You should monitor Bigtable CPU usage to verify that you're within the recommended bounds as noted on the Bigtable monitoring dashboard in the Google Cloud console. Increasing the number of nodes for your instance enables you to better handle both BigQuery traffic and traffic from other concurrent requests.

Generated schema

By default, BigQuery exposes the values in a column family as an array of columns and within that, an array of values written at different timestamps. This schema preserves the natural layout of data in Bigtable, but SQL queries can be challenging. It is possible to promote columns to subfields within the parent column family and to read only the latest value from each cell. This represents both of the arrays in the default schema as scalar values.

Example

You are storing user profiles for a fictional social network. One data model for this might be a profile column family with individual columns for gender, age and email:

rowkey | profile:gender| profile:age| profile:email
-------| --------------| -----------| -------------
alice  | female        | 30         | alice@gmail.com

Using the default schema, a Google Standard SQL query to count the number of male users over 30 is:

SELECT
  COUNT(1)
FROM
  `dataset.table`
OMIT
  RECORD IF NOT SOME(profile.column.name = "gender"
    AND profile.column.cell.value = "male")
  OR NOT SOME(profile.column.name = "age"
    AND INTEGER(profile.column.cell.value) > 30)

Querying the data is less challenging if gender and age are exposed as sub- fields. To expose them as sub-fields, list gender and age as named columns in the profile column family when defining the table. You can also instruct BigQuery to expose the latest values from this column family since. Typically, only the latest value (and possibly the only value) is of interest.

After exposing the columns as sub-fields, the Google Standard SQL query to count the number of male users over 30 is:

SELECT
  COUNT(1)
FROM
  `dataset.table`
WHERE
  profile.gender.cell.value="male"
  AND profile.age.cell.value > 30

Notice how gender and age are referenced directly as fields. The JSON configuration for this setup is:

  "bigtableOptions": {
    "readRowkeyAsString": "true",
    "columnFamilies": [
      {
          "familyId": "profile",
          "onlyReadLatest": "true",
          "columns": [
              {
                  "qualifierString": "gender",
                  "type": "STRING"
              },
              {
                  "qualifierString": "age",
                  "type": "INTEGER"
              }
          ]
      }
    ]
  }

Value encoding

Bigtable stores data as raw bytes, independent to data encoding. However, byte values are of limited use in SQL query analysis. Bigtable provides two basic types of scalar decoding: text and HBase-binary.
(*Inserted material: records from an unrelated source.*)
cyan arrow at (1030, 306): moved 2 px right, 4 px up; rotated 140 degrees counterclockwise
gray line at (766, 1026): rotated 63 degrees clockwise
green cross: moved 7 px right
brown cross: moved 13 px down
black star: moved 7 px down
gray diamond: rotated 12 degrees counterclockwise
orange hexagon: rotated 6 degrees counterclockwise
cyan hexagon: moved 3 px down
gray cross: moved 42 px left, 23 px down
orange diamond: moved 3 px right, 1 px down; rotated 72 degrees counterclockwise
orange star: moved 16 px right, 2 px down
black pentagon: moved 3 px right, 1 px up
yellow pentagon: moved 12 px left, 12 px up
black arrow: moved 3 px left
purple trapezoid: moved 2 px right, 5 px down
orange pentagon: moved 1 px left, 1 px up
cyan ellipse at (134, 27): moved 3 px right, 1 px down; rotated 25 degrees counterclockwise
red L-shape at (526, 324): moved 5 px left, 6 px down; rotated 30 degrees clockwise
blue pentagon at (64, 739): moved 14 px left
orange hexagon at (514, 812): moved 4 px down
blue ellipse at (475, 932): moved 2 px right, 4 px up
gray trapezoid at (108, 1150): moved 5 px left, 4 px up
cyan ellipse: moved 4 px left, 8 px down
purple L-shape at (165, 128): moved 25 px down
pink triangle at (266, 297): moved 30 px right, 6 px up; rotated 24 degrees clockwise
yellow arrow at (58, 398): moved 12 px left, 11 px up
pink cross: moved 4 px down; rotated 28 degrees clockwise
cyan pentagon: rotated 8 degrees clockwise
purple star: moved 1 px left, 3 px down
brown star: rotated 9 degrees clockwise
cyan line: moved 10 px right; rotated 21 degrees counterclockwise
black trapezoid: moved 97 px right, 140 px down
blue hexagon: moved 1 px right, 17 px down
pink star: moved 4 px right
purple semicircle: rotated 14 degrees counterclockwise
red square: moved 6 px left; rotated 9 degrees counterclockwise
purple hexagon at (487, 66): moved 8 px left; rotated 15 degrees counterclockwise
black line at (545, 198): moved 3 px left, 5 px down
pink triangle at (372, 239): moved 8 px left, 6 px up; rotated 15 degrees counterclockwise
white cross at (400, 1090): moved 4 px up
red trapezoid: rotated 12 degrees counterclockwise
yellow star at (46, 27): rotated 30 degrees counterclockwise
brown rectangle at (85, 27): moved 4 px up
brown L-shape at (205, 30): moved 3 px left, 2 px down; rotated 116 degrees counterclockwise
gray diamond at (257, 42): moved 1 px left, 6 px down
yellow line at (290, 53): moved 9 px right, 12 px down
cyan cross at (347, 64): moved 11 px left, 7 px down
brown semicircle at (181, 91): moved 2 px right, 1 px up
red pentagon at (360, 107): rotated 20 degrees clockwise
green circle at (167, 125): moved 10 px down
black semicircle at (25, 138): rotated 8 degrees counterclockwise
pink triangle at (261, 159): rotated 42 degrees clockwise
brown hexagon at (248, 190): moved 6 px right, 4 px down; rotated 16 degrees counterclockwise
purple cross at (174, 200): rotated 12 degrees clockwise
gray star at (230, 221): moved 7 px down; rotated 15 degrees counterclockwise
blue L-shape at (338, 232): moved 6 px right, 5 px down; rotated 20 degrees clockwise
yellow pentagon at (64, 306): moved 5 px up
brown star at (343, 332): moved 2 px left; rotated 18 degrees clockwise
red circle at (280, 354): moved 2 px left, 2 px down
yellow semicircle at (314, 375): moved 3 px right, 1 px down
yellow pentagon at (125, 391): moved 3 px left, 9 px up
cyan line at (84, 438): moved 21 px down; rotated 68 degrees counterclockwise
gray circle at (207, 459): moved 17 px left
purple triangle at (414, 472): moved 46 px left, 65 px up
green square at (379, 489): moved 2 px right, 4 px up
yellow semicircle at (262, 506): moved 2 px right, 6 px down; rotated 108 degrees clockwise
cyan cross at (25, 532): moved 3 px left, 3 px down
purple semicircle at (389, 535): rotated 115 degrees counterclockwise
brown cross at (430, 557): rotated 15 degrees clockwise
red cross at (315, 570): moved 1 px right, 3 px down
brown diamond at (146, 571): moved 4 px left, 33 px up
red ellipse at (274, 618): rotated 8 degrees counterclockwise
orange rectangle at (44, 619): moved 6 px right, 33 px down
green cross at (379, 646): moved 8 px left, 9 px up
The text format assumes that all values are stored as alphanumeric text strings. For example, an integer 768 will be stored as the string "768". The binary encoding assumes that HBase's Bytes.toBytes class of methods were used to encode the data and applies an appropriate decoding method.

Query filters

Queries with a row equality filter only read that specific row. For example, in Google Standard SQL syntax:

SELECT
  COUNT(follows.column.name)
FROM
  `dataset.table`
WHERE
  rowkey = "alice";

Range filters such as rowkey > '1' and rowkey < '8' are also supported, but only when rowkey is read as a string with the readRowkeyAsString option.